- Born: 1946 (age 79–80)
- Education: B.A. Butler University
- Known for: founder of Global Green USA
- Spouse(s): N. Stuart Grauel ​(divorced)​ Herbert Simon ​ ​(m. 1981; div. 2000)​
- Children: 3

= Diane Meyer Simon =

American environmentalist

Diane Meyer Simon (born Diane Irene Meyer) (born 1946) is an environmental and political activist, and the founder and leader of Global Green USA and a member of the Green Cross International's (GCI) Honorary Board. She is the former wife of Indiana real-estate billionaire Herbert Simon.

She is from Nappanee, Indiana.

==Early life and education==
Meyer was an only child, born in 1946 to a French father and a Swiss-French mother. Her father worked as a teacher, a United States Air Force pilot, and medical doctor. Her mother worked as a teacher and a nurse.

Simon earned a B.A. in psychology at Butler University in 1968.

She has worked as an administrator and political staffer for liberal Democratic Senator Birch Bayh of Indiana.

Simon also became Indianapolis's Woman of the Year in 1985.

She moved to California in 1989.

In August 1993, she went to Moscow to attend an international environment conference and met with Mikhail Gorbachev. After this conference, she joined the GCI's Honorary Board and founded Global Green USA as a U.S.-based affiliate of GCI.

==Personal life==
Meyer has been married twice. Her first husband was N. Stuart Grauel, the then-Deputy Secretary of State of Indiana.
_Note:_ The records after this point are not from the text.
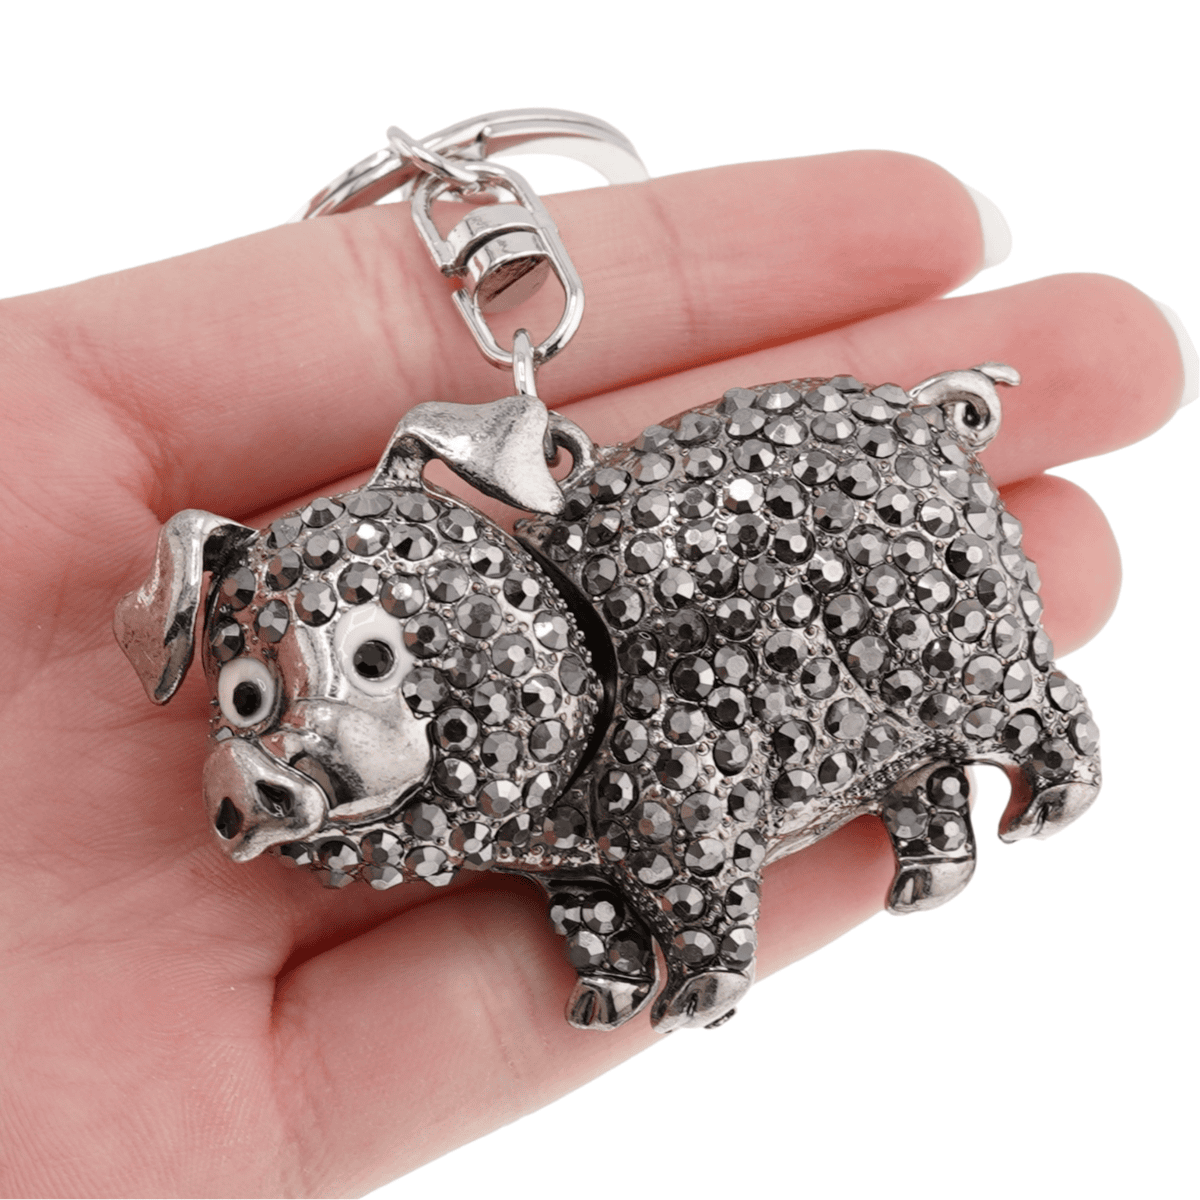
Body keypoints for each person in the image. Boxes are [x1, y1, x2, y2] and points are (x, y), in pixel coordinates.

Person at [0, 150, 1187, 1198]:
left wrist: (710, 949)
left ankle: (1041, 736)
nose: (281, 739)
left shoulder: (610, 730)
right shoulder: (491, 808)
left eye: (370, 661)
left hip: (856, 513)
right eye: (252, 699)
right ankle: (684, 928)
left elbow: (691, 831)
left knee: (938, 657)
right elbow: (557, 850)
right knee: (581, 859)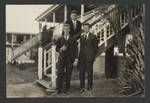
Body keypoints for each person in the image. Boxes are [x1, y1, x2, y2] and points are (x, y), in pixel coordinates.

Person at [55, 23, 77, 94]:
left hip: (70, 59)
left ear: (69, 30)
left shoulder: (73, 38)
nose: (66, 30)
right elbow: (56, 48)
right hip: (61, 59)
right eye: (65, 29)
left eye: (68, 29)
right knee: (60, 73)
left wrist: (76, 59)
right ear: (63, 30)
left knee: (68, 74)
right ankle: (59, 89)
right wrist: (60, 49)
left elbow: (76, 49)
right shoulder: (60, 38)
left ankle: (67, 89)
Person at [78, 23, 98, 93]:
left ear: (89, 28)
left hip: (89, 58)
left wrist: (92, 56)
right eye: (84, 28)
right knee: (81, 73)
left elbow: (96, 48)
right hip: (82, 58)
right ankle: (82, 87)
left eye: (87, 28)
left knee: (89, 73)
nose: (85, 29)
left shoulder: (93, 36)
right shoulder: (82, 36)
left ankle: (89, 86)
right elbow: (81, 48)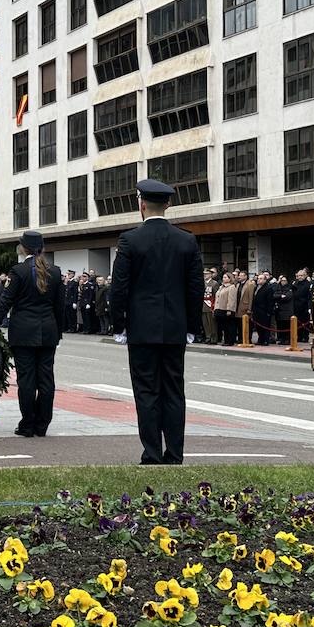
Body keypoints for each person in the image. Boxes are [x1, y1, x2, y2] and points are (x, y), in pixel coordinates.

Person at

In 1981, Meyer married billionaire shopping mall developer Herbert Simon. They divorced in 2000. They have three children:
- Sarah Elisabeth Meyer Simon is an investor who lives in New York City;
- Rachel Mariam Meyer Simon is an artist and philanthropist living in Indianapolis with her husband Hale Stuart; and
- Asher Benjamin Meyer Simon is an artist in Los Angeles.